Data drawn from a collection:
__________________________________________________

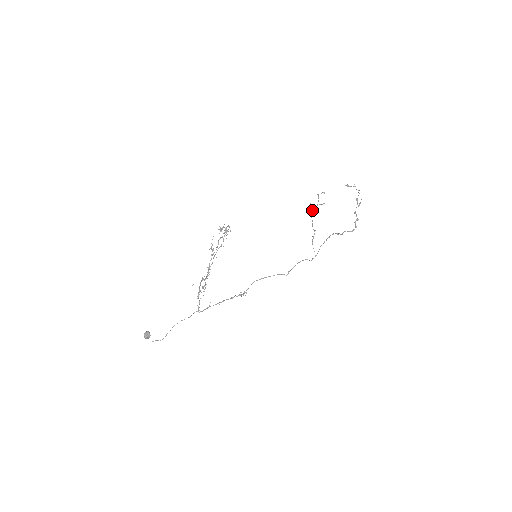
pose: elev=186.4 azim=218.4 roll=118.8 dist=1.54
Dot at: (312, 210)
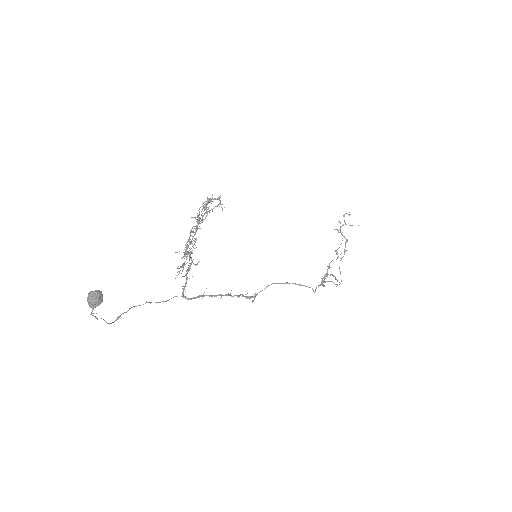
Dot at: (340, 226)
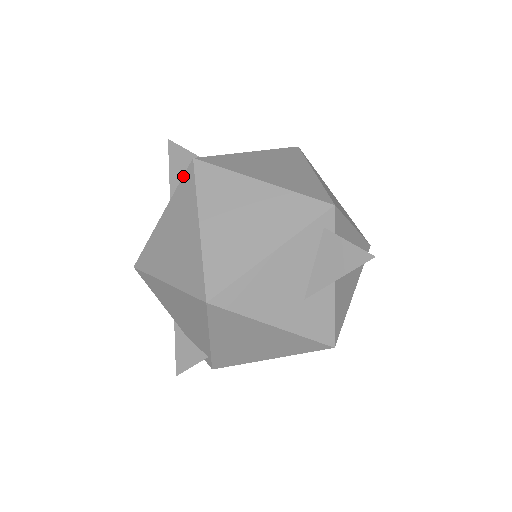
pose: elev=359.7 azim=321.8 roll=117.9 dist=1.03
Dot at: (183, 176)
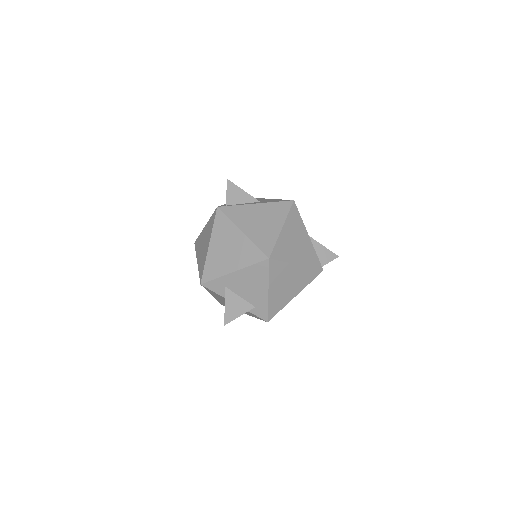
Dot at: occluded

__________________________________________________

DIRECTION: Gather each line above that contains the string "elev", and copy those lines out.

EXERCISE SOLUTION:
pose: elev=186.4 azim=218.4 roll=118.8 dist=1.54
pose: elev=359.7 azim=321.8 roll=117.9 dist=1.03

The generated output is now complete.